Achieving
the desired catalytic activity and selectivity
in CO2 hydrogenation to methanol remains a grand challenge
using
nonprecious metals. Herein, the well-known ternary Cu-ZnO-ZrO2 (CZZ) was spatially sequestered as fine, uniformly dispersed
active interfaces onto an engineered mesoporous silica sphere (MSS),
giving rise to Cu-ZnO-ZrO2/MSS (CZZ-MSS) with confined
binary Cu-ZnO/Cu-ZrO2 and ternary interfaces that fostered
methanol production under moderate conditions (30 bar and 200–280
°C). By systematically investigating the CZZ-MSS performance,
we show that spatial confinement and optimization of the interfacial
environment of the catalytically active interfaces inside well-fabricated
mesoporous silica deliver a markedly enhanced specific methanol yield
(2211 gMEOH·kgCu
–1·h–1) compared to conventional supported catalysts including
an industrial catalyst (368 gMEOH·kgCu
–1·h–1) and a vast majority of
reported catalysts. Besides, the strong metal–support interaction
arising from interacting metallic Cu and metal oxides (ZnO and ZrO2) within the confined, ultrasmall nanoparticles (<3.0 nm)

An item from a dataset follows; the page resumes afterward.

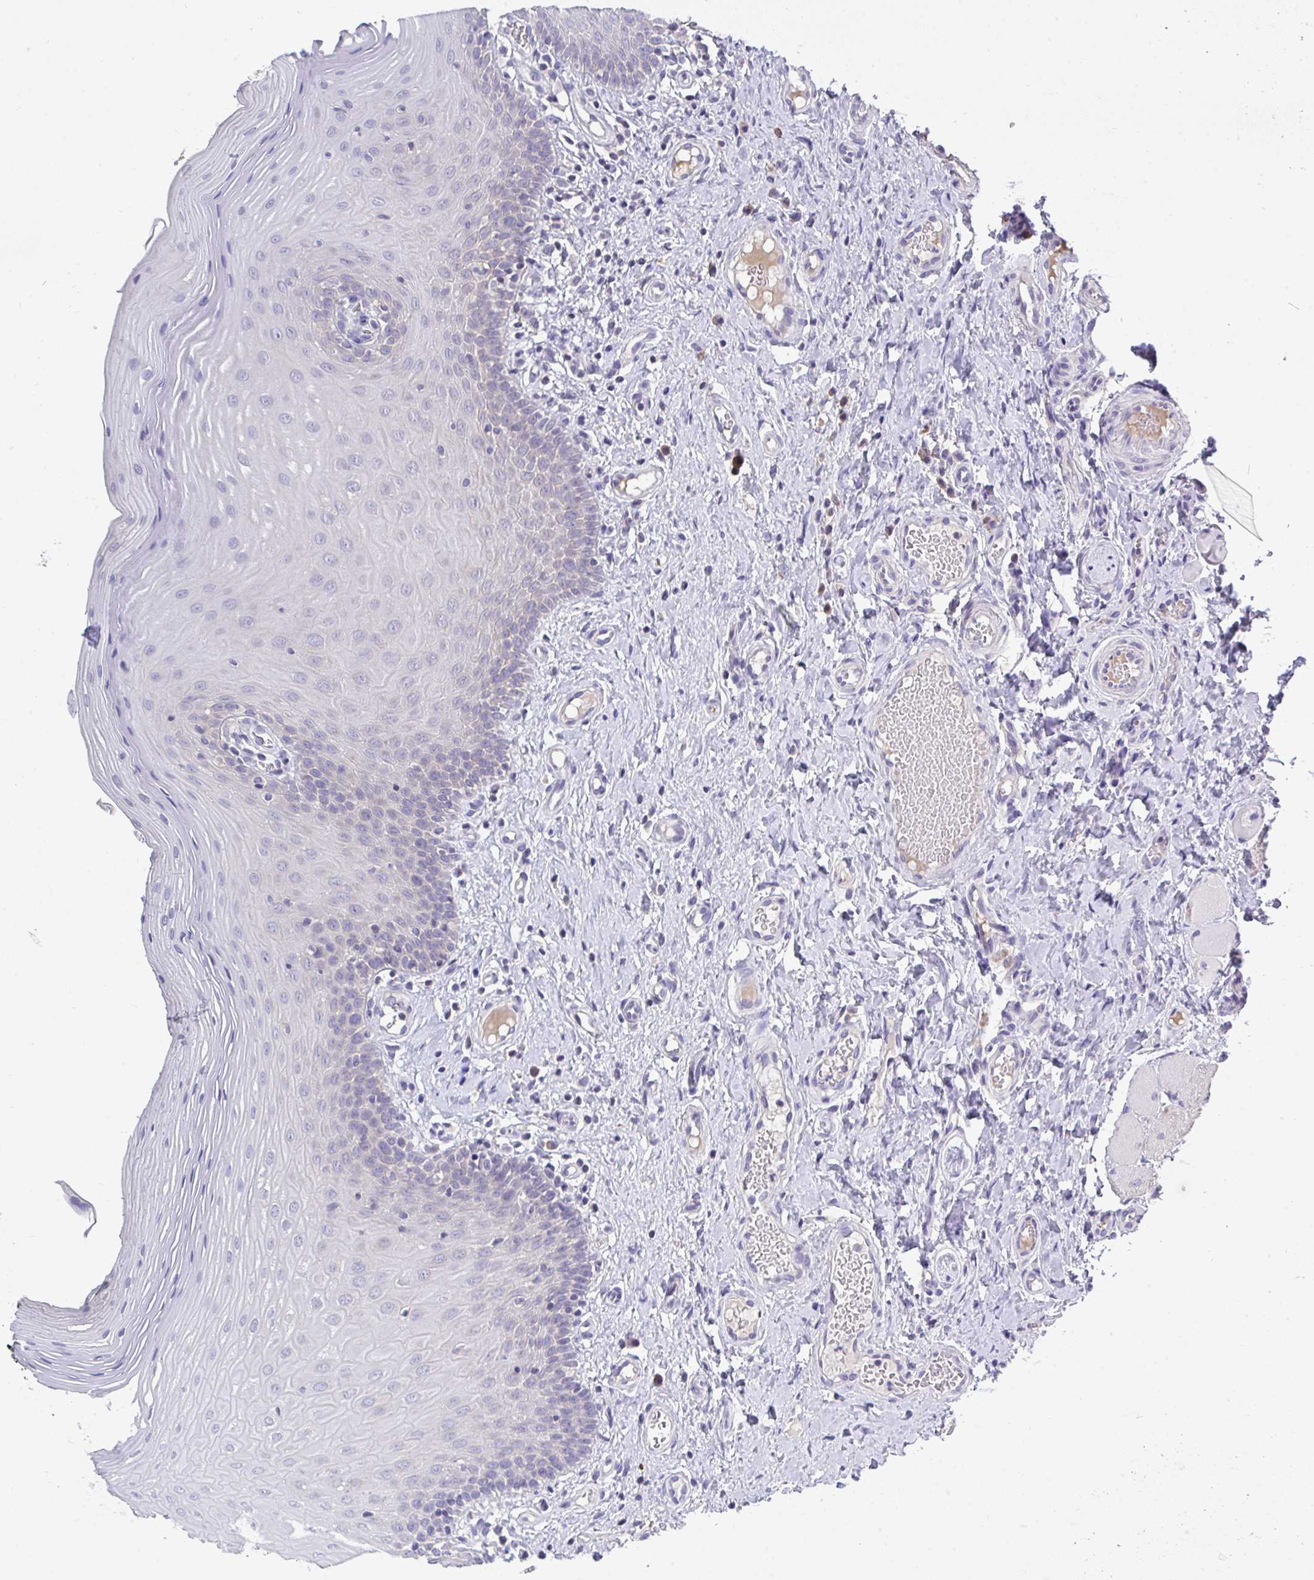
{"staining": {"intensity": "negative", "quantity": "none", "location": "none"}, "tissue": "oral mucosa", "cell_type": "Squamous epithelial cells", "image_type": "normal", "snomed": [{"axis": "morphology", "description": "Normal tissue, NOS"}, {"axis": "topography", "description": "Oral tissue"}, {"axis": "topography", "description": "Tounge, NOS"}], "caption": "High power microscopy photomicrograph of an immunohistochemistry (IHC) micrograph of unremarkable oral mucosa, revealing no significant expression in squamous epithelial cells. (Brightfield microscopy of DAB immunohistochemistry (IHC) at high magnification).", "gene": "LRRC58", "patient": {"sex": "female", "age": 58}}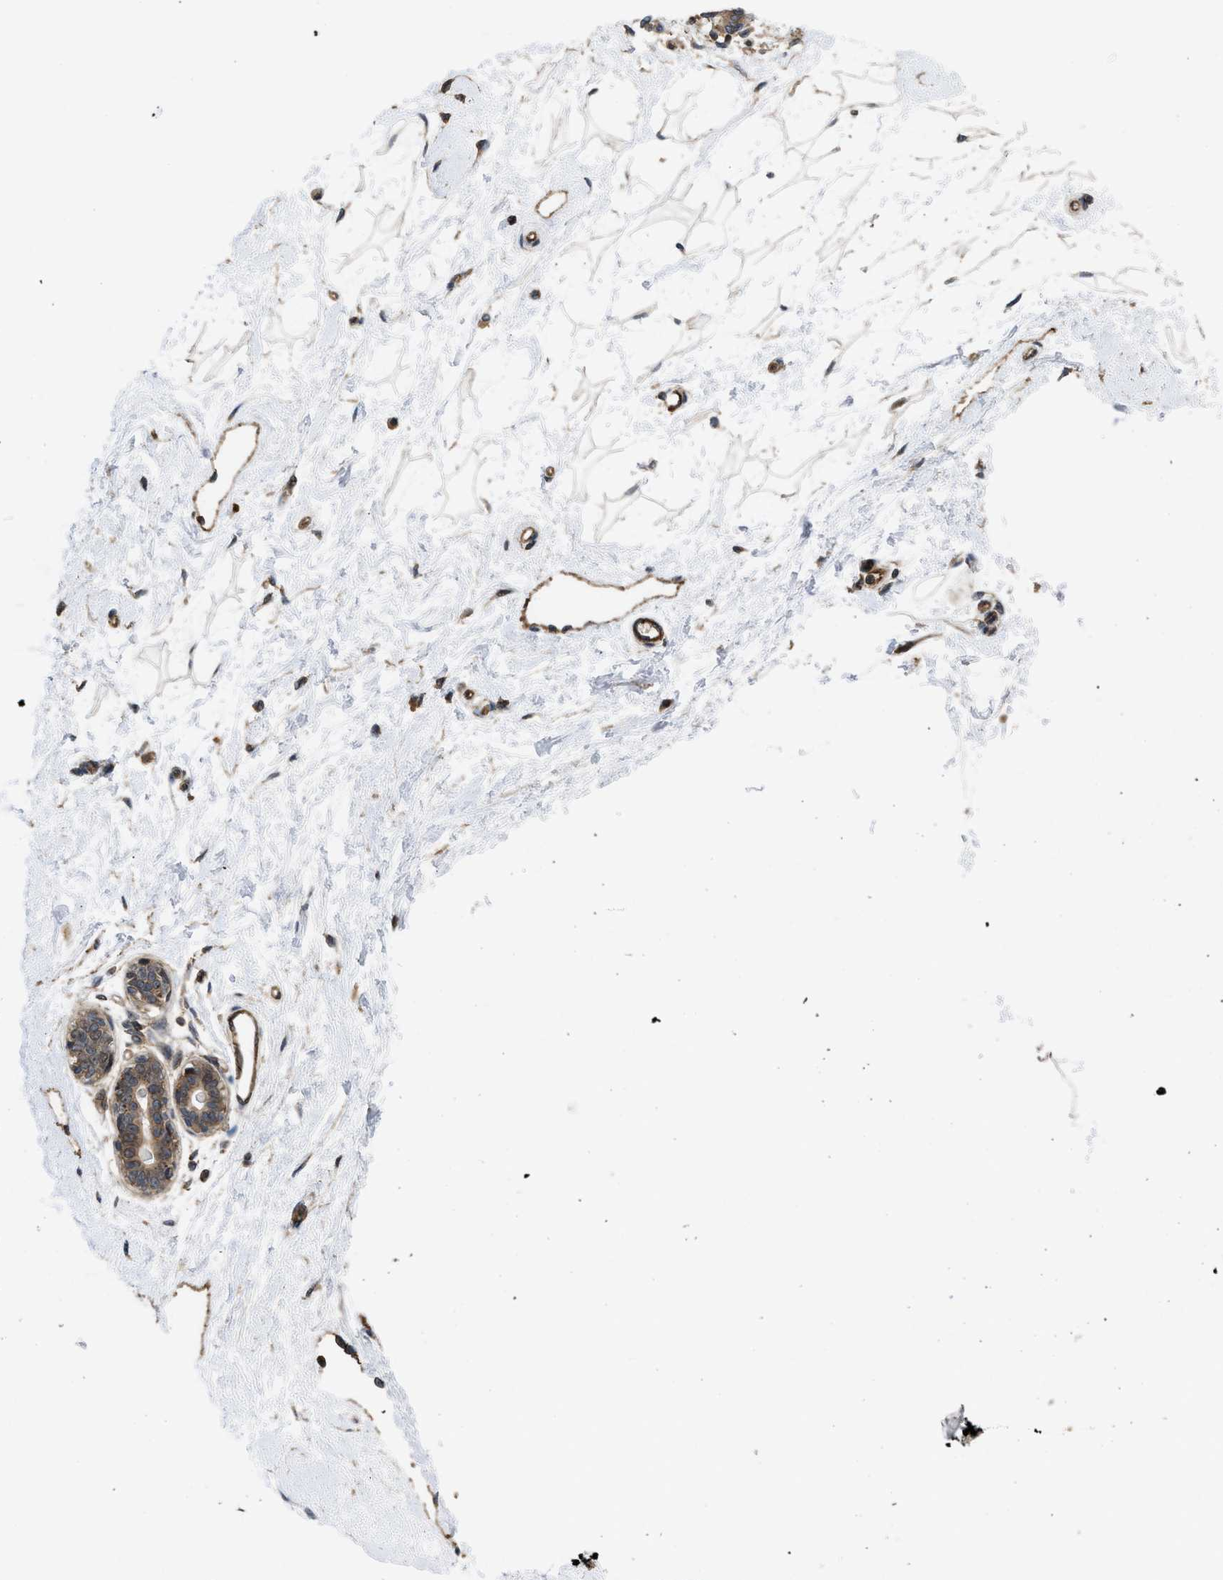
{"staining": {"intensity": "negative", "quantity": "none", "location": "none"}, "tissue": "breast", "cell_type": "Adipocytes", "image_type": "normal", "snomed": [{"axis": "morphology", "description": "Normal tissue, NOS"}, {"axis": "topography", "description": "Breast"}], "caption": "A micrograph of human breast is negative for staining in adipocytes. (Immunohistochemistry (ihc), brightfield microscopy, high magnification).", "gene": "GPATCH2L", "patient": {"sex": "female", "age": 45}}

demotes the sintering of Cu NPs while retaining their H2 dissociation strength, resulting in superior and prolonged catalytic
stability over 100 h. In situ DRIFTS of confined catalysts with monophasic,
biphasic, and triphasic interfaces expectedly suggests the occurrence
of different CO2 hydrogenation reaction paths over triphasic
Cu-ZnO-ZrO2/MSS (formate pathway) compared to monophasic
Cu/MSS (reverse water–gas shift (RWGS) pathway) and biphasic
ZnO-ZrO2/MSS. From the appreciable insights gained herein,
the rational support synthesis bringing the confinement effect to
the robust ZnO-Cu-ZrO2 interface is the rationale behind
the higher rate of methanol synthesis observed in the CO2 hydrogenation.